[...] dos bombeiros do Rio de Janeiro e a liberdade nossa de cada dia
Por Dida Figueiredo, pesquisadora do Ibase, no Brasil de Fato
Em vez de serem apenas livres, esforcem-se/Para criar um estado de coisas que liberte a todos/E também o amor à liberdade/Torne supérfluo! (Bertolt Brecht)
Ser livre é uma condição de existência que nenhum entre nós aceitaria abrir mão. A liberdade, em seus múltiplos significados, é um valor exaltado como singular e essencial, especialmente, em sociedades que se pretendem democráticas.
A liberdade é também um direito. Um direito fundamental! O artigo 5º de nossa Constituição assegura serem todos e todas iguais perante a lei, sem distinção de qualquer natureza e dentre os direitos fundamentais exaltados em seu caput (início) está a liberdade.
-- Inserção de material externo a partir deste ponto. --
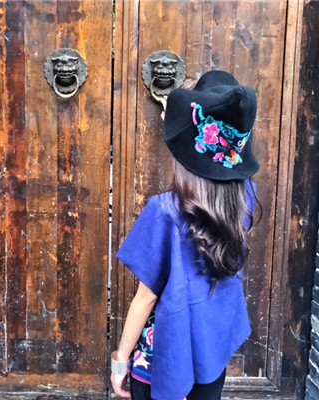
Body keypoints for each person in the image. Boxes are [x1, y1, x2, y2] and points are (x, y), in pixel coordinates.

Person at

Esse mesmo artigo determina que ninguém será preso senão em flagrante delito ou por ordem escrita e fundamentada de autoridade judiciária competente, salvo nos casos de transgressão militar ou crime propriamente militar, definidos em lei. Sim, a Constituição trata cidadãos civis e militares de forma diferente. Resquícios de um estado no qual vicejava uma ditadura militar ou necessidade de defesa? Há divergências. O que nos importa questionar neste momento é: até onde vai essa diferença? Podem 439 cidadãos serem presos pelo exercício de outro direito fundamental?
A mesma Constituição assegura, em seu artigo 9º, no qual também se enumeram, de modo não-exaustivo, direitos fundamentais: o direito de greve. Diz a norma, é “assegurado o direito de greve, competindo aos trabalhadores decidir sobre a oportunidade de exercê-lo e sobre os interesses que devam por meio dele defender”. Na falta de uma legislação específica por quase 20 anos vicejou a polêmica sobre o direito de greve dos servidores públicos. Até que, em 2007, o Supremo Tribunal Federal, através dos Mandados de Injunção 670 e 708, definiu que na falta de lei específica o Congresso Nacional deveria criar a lei em 60 dias e se não o fizesse seriam aplicados aos servidores públicos as mesmas regras dos empregados privados (lei 7.783/89).
A lei 7.783/89 trata especificamente do direito de greve e, dentre outras determinações, reconhece que se considera “legítimo exercício do direito de greve a suspensão coletiva, temporária e pacífica, total ou parcial, de prestação pessoal de serviços a empregador”, bem como que é válido “o emprego de meios pacíficos tendentes a persuadir ou aliciar os trabalhadores a aderirem à greve”.
Os bombeiros do Rio de Janeiro estão lutando pelas melhorias de suas condições de trabalho. Suas reivindicações se referem ao direito à saúde (protetor solar) e direito ao trabalho (vale transporte e aumento do piso salarial que hoje é de R$ 950,00). As manifestações tomaram contornos dramáticos neste final de semana.
Há vários meses os bombeiros fluminenses tentam negociar melhores condições de trabalho sem sucesso. Há mais de dez dias, promovem manifestações pacíficas nas quais solicitam serem ouvidos pelo governador Sergio Cabral. Em protesto por não verem seus pleitos serem negociados, ocuparam o quartel central do Corpo de Bombeiros na sexta-feira. Diante da intransigência do governo do Estado, que exigia a saída deles do local sem assegurar qualquer diálogo, resolveram permanecer. O protesto era pacífico, nenhum bombeiro havia cometido qualquer ato de violência. Alguns estavam na companhia de suas esposas e filhos. No sábado pela manhã, a Polícia Militar invadiu o Quartel, lançando bomba de efeito moral e gás lacrimogêneo nos manifestantes. Duas crianças foram socorridas por terem se intoxicado. O clima se tornou tenso e houve danos ao patrimônio do quartel. Quem provocou tais danos? Os bombeiros que reagiram quando atacados de forma inesperada, ou o próprio efetivo do Bope ao praticar a invasão?
Ao todo, 439 bombeiros permanecem detidos e sem comunicação com seus advogados. O Presidente da OAB/RJ, Wadih Damous , criticou publicamente a dificuldade de acesso dos advogados aos bombeiros. Alega-se que podem chegar a serem punidos com 12 anos de prisão. Talvez mais. São acusados de motim, danos ao bem público e impedimento de socorro. De acordo com o Código Penal Militar, o motim deve ser punido com reclusão de 4 a 8 anos, o dano de bem público com detenção de 6 meses a 3 anos, e o impedimento de socorro com reclusão de 3 a 6 anos.